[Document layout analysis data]
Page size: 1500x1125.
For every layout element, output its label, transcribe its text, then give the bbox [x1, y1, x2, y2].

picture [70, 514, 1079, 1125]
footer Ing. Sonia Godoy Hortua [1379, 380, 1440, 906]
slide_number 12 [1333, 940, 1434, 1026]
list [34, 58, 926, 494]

- [Exercise objective]
Set down, exactly and in full, the lines from the one containing "For every layout" through the end of the entries; no other line belongs.

- [Answer to the exercise]
For every layout element, output its label, transcribe its text, then give the bbox [x1, y1, x2, y2].

picture [70, 514, 1079, 1125]
footer Ing. Sonia Godoy Hortua [1379, 380, 1440, 906]
slide_number 12 [1333, 940, 1434, 1026]
list [34, 58, 926, 494]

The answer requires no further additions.